§ **What to do**:
Please restate, word for word, the lines below that begin at the one with "24: (280, 197, 162.15)" and end at the one with "48: (484, 258, 93.56)". Leave out all other lines.

§ **Stored data entries**:
**********

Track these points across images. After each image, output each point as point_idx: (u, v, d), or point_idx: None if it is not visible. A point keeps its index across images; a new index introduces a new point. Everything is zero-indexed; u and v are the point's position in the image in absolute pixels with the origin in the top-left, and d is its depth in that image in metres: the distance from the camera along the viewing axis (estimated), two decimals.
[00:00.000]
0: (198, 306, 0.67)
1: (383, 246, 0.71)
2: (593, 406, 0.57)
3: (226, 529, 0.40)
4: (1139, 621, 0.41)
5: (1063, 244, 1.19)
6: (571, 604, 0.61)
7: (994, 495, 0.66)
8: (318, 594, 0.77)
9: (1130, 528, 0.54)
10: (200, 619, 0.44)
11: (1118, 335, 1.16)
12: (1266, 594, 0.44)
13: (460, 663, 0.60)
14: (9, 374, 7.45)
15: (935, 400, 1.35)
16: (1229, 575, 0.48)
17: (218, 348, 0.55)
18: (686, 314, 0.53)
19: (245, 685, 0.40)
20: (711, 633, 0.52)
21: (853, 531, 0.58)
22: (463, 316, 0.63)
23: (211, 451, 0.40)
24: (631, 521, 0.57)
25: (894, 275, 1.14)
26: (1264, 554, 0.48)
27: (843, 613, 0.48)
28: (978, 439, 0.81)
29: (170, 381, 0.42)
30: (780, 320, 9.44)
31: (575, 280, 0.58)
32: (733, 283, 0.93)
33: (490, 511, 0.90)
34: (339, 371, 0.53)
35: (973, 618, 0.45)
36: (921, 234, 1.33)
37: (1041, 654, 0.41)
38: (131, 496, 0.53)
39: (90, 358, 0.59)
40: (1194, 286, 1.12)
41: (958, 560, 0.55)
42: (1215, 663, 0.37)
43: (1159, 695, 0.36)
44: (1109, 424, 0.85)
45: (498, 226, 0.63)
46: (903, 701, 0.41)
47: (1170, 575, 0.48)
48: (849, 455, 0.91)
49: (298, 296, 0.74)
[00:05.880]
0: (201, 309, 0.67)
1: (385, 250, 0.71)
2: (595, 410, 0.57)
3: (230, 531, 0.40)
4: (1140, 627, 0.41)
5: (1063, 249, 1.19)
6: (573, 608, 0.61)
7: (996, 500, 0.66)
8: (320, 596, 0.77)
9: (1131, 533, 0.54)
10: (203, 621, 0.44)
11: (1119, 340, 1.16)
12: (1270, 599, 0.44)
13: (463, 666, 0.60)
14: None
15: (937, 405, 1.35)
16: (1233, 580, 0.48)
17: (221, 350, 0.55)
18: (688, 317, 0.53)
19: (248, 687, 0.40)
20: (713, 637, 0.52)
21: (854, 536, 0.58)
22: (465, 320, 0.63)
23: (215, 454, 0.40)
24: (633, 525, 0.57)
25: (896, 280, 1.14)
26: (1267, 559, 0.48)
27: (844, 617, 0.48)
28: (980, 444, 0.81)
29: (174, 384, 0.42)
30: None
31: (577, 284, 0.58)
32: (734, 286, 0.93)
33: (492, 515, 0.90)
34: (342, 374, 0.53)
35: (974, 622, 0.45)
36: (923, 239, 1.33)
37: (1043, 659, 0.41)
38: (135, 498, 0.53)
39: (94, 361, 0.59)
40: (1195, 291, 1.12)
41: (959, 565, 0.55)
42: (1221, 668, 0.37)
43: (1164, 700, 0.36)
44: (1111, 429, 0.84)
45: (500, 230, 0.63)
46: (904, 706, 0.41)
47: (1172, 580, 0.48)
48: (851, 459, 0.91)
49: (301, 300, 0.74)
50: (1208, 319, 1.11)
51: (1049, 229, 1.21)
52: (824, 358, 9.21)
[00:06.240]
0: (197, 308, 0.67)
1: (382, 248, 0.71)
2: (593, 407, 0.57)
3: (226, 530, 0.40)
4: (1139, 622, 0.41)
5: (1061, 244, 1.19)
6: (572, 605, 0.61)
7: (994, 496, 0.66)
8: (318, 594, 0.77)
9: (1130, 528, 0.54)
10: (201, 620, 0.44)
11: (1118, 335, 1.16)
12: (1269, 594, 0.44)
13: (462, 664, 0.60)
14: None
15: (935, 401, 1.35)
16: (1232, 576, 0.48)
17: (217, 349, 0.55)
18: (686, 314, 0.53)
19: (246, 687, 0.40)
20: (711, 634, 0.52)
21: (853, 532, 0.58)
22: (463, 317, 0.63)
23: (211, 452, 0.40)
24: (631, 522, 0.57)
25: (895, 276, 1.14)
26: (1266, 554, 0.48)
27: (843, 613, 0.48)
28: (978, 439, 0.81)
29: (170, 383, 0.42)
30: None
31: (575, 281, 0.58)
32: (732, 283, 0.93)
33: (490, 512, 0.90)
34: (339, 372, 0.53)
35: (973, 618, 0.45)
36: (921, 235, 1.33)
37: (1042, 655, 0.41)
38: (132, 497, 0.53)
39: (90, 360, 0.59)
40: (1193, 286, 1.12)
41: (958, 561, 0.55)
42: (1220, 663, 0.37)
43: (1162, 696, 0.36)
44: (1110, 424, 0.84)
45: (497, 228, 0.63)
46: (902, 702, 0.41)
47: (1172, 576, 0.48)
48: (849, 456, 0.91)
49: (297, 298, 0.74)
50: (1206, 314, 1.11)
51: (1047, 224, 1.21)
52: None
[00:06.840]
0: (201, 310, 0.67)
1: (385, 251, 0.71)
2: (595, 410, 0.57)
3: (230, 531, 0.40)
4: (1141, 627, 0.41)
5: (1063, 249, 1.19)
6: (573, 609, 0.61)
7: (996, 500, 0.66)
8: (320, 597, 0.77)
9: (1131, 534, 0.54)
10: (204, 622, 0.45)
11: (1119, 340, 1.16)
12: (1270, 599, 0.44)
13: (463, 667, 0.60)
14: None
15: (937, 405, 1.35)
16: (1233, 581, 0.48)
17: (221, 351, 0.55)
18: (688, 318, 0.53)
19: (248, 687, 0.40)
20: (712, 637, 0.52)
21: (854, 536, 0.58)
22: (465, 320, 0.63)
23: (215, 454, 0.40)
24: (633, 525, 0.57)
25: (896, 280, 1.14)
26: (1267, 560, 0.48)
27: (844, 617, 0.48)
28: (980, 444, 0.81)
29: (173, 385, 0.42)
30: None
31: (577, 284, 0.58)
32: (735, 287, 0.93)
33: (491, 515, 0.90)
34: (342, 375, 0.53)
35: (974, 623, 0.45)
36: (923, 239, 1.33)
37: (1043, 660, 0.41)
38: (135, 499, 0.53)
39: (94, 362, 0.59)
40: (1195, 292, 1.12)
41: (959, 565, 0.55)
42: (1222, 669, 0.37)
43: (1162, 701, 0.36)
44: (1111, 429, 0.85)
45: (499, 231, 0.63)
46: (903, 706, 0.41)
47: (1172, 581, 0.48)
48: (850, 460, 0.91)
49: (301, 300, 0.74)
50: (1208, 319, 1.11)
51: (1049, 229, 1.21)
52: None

**********

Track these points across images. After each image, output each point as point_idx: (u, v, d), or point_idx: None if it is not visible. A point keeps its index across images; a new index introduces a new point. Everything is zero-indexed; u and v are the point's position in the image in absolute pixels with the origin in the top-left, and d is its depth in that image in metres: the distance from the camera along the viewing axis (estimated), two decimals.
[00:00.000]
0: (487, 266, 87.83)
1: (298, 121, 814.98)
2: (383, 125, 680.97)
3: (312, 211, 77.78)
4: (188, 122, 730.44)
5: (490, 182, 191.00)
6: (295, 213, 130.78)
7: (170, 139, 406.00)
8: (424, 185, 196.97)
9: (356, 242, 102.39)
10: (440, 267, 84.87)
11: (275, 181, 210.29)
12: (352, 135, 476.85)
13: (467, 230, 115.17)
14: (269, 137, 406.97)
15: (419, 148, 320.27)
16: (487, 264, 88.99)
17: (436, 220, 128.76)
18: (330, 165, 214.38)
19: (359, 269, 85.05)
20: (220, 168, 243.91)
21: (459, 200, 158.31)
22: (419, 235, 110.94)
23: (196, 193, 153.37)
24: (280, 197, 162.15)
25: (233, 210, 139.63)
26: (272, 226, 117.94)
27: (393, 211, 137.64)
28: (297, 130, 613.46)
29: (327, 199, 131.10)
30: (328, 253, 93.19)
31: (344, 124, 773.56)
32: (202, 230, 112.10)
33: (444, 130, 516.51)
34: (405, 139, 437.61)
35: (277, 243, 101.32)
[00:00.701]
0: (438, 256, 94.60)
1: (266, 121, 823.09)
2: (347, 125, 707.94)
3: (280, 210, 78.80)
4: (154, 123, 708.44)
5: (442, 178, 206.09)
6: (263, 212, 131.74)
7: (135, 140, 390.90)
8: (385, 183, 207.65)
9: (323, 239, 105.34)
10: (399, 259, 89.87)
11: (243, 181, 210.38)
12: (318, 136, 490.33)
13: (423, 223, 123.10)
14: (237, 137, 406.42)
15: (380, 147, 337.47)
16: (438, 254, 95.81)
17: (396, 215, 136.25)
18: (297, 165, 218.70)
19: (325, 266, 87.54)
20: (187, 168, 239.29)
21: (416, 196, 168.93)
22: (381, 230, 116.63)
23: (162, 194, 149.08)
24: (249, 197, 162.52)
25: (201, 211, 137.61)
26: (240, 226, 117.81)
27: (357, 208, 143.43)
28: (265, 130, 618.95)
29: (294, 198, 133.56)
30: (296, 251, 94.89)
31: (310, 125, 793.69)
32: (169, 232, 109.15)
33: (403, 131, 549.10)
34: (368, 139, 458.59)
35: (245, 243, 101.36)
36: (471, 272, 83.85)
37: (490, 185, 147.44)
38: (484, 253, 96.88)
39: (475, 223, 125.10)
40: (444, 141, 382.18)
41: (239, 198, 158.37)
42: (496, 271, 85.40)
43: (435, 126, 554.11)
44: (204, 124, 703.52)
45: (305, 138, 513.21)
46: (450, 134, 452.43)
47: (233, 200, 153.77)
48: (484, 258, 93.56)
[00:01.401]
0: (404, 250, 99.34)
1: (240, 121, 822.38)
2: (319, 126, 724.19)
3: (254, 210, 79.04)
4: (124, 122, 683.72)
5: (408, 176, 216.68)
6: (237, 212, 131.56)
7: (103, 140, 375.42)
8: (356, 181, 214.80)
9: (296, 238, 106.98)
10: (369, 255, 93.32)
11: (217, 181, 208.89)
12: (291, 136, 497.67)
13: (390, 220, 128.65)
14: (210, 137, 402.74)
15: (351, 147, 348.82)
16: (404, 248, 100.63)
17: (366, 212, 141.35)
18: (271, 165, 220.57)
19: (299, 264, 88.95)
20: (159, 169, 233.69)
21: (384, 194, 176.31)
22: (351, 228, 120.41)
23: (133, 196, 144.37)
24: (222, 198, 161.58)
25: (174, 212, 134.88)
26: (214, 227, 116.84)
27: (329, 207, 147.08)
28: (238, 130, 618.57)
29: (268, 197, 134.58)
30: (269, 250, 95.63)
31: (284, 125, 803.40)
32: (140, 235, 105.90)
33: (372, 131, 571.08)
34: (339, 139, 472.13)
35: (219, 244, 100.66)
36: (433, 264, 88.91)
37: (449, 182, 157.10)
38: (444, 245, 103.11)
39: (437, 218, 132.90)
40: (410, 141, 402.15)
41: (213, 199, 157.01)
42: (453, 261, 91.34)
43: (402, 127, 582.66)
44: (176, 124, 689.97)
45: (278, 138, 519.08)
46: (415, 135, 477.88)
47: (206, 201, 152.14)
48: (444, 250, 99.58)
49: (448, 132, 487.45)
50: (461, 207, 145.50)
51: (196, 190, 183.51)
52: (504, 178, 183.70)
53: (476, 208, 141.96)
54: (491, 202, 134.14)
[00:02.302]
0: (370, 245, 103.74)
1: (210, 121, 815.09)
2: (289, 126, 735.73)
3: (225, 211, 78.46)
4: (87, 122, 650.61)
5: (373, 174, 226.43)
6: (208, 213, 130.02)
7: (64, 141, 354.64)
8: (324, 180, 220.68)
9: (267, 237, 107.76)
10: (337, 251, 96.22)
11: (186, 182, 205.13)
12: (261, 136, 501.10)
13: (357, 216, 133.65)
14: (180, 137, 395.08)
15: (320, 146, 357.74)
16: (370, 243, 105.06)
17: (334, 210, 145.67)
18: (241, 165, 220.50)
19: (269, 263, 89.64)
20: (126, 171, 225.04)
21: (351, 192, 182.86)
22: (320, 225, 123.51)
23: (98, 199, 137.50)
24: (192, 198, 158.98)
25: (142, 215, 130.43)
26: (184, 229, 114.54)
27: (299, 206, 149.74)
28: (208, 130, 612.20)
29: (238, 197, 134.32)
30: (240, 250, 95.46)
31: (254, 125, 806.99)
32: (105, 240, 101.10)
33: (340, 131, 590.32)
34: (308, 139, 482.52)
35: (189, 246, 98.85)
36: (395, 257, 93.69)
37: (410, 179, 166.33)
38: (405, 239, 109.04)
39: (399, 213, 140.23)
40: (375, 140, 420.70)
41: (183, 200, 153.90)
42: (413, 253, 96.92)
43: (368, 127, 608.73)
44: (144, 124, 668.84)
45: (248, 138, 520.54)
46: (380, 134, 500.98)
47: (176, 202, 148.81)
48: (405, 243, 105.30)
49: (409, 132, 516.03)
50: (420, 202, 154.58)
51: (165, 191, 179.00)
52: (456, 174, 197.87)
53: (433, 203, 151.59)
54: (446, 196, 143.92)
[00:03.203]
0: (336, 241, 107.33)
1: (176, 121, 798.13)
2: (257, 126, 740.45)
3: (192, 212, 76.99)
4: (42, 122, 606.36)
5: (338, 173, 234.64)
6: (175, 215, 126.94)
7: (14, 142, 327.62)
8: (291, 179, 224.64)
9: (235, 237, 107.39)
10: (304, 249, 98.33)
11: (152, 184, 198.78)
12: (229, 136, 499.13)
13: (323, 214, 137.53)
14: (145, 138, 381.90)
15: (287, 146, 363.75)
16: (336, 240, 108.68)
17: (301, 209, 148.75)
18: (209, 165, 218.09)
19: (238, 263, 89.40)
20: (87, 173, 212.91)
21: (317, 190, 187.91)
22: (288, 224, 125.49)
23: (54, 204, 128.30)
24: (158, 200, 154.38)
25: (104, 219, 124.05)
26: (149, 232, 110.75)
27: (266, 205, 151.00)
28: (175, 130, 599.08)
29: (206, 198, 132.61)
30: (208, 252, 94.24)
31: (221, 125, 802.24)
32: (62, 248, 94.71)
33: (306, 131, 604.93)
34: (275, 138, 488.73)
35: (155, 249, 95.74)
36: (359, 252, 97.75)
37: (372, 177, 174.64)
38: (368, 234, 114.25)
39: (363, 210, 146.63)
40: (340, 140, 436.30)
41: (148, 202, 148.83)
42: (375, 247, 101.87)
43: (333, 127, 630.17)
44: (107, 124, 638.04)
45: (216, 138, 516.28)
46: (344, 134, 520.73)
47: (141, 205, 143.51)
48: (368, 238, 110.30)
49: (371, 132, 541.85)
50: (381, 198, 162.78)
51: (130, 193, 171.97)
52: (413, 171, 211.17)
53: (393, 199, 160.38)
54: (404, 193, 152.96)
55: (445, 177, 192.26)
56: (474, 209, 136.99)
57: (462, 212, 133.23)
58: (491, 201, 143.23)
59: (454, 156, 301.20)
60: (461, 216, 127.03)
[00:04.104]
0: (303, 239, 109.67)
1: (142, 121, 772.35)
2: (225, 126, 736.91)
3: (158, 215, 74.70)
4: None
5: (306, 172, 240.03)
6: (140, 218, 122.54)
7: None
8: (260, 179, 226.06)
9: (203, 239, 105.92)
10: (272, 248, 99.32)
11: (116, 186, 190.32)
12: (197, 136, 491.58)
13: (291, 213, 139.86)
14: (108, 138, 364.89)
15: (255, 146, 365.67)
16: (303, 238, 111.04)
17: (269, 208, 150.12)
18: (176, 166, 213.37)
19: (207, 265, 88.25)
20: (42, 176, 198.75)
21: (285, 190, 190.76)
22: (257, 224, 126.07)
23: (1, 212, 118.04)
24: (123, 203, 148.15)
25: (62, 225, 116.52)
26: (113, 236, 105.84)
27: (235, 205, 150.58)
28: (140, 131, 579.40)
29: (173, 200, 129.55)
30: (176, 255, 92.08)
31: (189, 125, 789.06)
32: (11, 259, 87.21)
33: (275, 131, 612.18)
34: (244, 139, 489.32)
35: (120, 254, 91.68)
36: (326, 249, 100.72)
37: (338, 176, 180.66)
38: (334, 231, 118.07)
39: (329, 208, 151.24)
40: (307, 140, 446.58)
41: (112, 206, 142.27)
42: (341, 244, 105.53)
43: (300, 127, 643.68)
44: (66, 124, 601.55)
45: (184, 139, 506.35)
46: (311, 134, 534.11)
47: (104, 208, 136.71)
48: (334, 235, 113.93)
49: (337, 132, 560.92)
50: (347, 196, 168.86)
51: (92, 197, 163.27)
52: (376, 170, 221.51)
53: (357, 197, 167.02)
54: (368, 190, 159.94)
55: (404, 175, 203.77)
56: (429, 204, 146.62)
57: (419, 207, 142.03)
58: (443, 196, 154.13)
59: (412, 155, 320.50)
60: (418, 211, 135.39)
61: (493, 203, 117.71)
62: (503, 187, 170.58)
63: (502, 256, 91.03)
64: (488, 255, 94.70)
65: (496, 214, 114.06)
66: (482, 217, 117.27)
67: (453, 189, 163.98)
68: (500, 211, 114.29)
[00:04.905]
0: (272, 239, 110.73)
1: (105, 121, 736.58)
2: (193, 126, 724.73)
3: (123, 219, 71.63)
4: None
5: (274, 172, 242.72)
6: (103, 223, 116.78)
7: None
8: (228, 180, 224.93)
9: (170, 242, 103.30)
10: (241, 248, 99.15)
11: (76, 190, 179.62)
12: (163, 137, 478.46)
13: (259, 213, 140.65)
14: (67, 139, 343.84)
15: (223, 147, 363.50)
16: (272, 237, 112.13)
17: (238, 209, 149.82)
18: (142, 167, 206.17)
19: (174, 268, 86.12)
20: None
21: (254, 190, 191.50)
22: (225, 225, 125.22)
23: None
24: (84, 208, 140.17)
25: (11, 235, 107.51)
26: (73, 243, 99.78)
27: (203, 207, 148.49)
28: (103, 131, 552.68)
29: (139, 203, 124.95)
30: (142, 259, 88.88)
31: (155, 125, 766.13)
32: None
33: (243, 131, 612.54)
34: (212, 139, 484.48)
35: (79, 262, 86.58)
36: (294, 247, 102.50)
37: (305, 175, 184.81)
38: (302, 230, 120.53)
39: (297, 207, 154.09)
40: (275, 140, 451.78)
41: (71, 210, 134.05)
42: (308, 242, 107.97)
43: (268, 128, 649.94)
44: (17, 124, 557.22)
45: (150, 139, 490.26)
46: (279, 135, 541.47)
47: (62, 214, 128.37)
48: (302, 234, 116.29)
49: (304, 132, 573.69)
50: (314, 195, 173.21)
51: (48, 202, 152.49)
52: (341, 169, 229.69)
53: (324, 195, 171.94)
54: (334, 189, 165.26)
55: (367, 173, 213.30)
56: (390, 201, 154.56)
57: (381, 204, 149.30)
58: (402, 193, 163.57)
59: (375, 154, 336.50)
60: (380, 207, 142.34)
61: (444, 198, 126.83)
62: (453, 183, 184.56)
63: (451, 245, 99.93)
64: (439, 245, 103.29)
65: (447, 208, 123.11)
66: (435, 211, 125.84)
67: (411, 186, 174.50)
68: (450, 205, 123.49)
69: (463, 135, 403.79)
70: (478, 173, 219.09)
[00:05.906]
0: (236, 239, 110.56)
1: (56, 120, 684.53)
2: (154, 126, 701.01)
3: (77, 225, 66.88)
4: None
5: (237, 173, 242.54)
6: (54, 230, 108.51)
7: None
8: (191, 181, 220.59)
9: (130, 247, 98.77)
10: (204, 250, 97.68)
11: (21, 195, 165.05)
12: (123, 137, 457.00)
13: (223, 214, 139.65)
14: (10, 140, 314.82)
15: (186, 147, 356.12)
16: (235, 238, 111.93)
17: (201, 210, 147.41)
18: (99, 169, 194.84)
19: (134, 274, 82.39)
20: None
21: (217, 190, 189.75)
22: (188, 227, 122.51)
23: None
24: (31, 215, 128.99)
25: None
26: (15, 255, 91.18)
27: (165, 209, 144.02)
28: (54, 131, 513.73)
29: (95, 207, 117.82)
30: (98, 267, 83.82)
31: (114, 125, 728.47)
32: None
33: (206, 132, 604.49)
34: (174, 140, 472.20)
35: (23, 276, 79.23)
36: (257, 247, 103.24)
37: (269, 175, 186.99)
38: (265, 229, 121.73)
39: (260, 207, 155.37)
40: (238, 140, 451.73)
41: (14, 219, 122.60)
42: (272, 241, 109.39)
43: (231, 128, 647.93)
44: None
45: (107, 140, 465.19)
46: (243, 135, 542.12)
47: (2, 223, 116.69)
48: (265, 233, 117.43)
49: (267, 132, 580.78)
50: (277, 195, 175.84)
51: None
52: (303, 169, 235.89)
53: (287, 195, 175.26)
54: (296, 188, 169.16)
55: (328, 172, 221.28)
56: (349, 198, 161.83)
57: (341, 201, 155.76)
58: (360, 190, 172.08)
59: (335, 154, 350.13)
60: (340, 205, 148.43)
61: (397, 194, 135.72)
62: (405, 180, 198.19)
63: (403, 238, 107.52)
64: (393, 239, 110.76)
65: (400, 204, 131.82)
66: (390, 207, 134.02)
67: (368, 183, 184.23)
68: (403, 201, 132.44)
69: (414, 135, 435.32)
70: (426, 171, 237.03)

**********

§ **Answer box**:
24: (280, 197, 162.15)
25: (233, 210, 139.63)
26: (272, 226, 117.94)
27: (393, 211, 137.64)
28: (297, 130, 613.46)
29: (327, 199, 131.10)
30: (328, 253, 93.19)
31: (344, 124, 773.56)
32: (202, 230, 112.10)
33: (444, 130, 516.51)
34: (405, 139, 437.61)
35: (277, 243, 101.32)
[00:00.701]
0: (438, 256, 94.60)
1: (266, 121, 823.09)
2: (347, 125, 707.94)
3: (280, 210, 78.80)
4: (154, 123, 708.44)
5: (442, 178, 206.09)
6: (263, 212, 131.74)
7: (135, 140, 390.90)
8: (385, 183, 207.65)
9: (323, 239, 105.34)
10: (399, 259, 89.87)
11: (243, 181, 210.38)
12: (318, 136, 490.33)
13: (423, 223, 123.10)
14: (237, 137, 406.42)
15: (380, 147, 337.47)
16: (438, 254, 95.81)
17: (396, 215, 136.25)
18: (297, 165, 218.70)
19: (325, 266, 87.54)
20: (187, 168, 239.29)
21: (416, 196, 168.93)
22: (381, 230, 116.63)
23: (162, 194, 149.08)
24: (249, 197, 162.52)
25: (201, 211, 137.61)
26: (240, 226, 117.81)
27: (357, 208, 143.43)
28: (265, 130, 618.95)
29: (294, 198, 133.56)
30: (296, 251, 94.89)
31: (310, 125, 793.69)
32: (169, 232, 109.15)
33: (403, 131, 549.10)
34: (368, 139, 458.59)
35: (245, 243, 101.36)
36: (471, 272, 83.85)
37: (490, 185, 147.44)
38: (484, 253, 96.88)
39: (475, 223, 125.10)
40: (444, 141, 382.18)
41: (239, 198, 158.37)
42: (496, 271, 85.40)
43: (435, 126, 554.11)
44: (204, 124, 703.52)
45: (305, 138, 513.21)
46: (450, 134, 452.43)
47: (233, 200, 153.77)
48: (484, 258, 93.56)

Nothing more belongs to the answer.